What lines of the data below include the word "level"? Report them by copying each.

↓↓↓

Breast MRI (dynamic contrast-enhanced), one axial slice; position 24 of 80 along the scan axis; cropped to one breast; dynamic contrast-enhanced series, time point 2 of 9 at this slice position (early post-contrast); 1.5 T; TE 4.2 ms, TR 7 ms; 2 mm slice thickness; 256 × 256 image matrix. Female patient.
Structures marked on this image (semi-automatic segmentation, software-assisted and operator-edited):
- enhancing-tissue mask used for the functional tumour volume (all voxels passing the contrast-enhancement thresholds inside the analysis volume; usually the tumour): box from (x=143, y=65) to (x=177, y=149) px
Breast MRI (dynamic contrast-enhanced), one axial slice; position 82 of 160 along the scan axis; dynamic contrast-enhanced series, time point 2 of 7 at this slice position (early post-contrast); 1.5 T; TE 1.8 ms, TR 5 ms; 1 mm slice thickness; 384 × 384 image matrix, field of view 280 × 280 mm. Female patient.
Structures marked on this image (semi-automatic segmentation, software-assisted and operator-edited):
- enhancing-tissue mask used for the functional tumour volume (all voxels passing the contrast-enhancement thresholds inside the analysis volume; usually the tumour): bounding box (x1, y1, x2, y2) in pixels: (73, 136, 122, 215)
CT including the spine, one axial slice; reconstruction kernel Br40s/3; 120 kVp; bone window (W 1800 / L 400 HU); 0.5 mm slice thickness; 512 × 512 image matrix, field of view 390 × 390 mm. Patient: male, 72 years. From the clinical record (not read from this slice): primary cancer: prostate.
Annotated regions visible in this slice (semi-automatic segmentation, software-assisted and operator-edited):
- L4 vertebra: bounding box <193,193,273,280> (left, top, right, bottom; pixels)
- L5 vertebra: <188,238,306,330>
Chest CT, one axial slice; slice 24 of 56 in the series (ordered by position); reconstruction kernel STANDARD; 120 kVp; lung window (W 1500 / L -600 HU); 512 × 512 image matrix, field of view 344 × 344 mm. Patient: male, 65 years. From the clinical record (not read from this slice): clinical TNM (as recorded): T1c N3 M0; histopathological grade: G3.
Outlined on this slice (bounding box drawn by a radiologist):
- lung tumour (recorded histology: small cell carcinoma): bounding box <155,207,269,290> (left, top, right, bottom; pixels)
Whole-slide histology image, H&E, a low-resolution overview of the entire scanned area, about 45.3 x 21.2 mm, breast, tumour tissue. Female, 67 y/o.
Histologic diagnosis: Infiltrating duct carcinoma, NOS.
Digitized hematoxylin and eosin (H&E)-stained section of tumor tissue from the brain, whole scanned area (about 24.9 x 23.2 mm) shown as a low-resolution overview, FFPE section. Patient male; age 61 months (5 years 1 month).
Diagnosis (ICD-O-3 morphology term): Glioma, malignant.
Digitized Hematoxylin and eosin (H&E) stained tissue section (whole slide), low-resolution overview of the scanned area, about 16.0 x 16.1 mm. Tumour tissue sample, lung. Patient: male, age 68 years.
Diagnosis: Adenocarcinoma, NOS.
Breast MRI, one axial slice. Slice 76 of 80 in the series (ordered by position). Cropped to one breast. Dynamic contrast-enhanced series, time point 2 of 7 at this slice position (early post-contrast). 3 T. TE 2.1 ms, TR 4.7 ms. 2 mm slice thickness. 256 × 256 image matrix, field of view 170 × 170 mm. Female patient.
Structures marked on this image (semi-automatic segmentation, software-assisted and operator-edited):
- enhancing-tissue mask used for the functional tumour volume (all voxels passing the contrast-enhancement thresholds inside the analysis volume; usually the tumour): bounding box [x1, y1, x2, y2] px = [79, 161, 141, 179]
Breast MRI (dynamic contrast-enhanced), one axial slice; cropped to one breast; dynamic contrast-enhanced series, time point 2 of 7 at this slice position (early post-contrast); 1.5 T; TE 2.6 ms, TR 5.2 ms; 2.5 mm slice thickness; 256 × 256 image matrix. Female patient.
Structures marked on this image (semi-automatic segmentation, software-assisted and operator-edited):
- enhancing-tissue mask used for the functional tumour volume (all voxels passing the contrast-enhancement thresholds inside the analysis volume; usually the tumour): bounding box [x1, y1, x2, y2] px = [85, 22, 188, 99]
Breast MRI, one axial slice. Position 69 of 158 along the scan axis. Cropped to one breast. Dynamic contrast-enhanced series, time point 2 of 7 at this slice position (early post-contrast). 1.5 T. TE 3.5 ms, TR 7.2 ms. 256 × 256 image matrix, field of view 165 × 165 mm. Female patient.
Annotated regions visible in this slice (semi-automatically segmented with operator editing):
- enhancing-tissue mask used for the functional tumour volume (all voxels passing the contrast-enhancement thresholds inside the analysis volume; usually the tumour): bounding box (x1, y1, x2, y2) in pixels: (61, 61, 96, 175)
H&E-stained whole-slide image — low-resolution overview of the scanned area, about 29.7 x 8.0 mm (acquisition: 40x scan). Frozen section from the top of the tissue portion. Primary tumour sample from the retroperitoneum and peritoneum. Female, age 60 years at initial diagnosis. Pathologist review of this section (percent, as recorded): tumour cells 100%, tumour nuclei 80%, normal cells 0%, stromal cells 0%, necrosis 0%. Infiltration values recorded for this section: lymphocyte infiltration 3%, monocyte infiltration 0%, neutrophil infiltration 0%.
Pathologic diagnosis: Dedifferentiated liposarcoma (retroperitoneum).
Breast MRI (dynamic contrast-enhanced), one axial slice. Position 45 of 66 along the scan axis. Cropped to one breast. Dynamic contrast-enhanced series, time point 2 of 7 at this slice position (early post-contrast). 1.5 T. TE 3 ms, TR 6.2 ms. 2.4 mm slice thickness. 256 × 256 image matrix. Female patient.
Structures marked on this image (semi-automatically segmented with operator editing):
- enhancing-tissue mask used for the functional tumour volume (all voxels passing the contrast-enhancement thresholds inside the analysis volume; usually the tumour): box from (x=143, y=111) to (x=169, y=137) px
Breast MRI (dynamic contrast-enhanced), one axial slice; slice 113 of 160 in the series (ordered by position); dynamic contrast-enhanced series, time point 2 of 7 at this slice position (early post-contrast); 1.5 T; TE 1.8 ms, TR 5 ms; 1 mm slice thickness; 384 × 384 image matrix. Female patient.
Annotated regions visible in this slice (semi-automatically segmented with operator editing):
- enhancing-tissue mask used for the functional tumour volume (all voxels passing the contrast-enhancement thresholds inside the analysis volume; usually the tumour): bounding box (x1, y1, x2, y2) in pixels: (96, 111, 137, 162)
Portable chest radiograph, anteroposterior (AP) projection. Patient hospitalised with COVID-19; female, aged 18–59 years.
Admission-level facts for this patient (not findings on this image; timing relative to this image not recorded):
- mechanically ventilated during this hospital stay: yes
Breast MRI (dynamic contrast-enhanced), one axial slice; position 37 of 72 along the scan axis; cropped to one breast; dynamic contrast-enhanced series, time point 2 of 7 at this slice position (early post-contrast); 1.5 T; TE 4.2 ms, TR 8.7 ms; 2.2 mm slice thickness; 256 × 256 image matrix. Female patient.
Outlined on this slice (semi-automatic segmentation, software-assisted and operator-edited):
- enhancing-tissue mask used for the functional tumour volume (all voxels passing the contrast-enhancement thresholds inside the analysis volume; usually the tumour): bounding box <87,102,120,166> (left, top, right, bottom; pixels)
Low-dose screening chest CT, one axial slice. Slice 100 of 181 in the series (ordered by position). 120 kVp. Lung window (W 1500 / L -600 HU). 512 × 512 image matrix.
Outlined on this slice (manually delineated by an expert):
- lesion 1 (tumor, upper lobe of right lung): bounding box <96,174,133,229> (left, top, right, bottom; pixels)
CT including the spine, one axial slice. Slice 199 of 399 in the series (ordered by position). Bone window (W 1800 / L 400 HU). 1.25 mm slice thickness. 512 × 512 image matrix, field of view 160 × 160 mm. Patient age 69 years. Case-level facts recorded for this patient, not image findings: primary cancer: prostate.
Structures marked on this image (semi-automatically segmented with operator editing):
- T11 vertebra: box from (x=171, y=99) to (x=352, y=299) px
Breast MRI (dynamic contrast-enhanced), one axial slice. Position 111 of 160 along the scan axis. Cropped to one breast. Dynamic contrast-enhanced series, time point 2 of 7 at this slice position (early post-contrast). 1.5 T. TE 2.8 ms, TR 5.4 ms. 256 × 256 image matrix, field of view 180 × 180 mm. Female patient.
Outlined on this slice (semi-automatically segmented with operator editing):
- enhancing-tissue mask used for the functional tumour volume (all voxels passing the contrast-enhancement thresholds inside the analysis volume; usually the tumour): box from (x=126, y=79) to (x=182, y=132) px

↑↑↑

Response to the exercise:
Admission-level facts for this patient (not findings on this image; timing relative to this image not recorded):
CT including the spine, one axial slice. Slice 199 of 399 in the series (ordered by position). Bone window (W 1800 / L 400 HU). 1.25 mm slice thickness. 512 × 512 image matrix, field of view 160 × 160 mm. Patient age 69 years. Case-level facts recorded for this patient, not image findings: primary cancer: prostate.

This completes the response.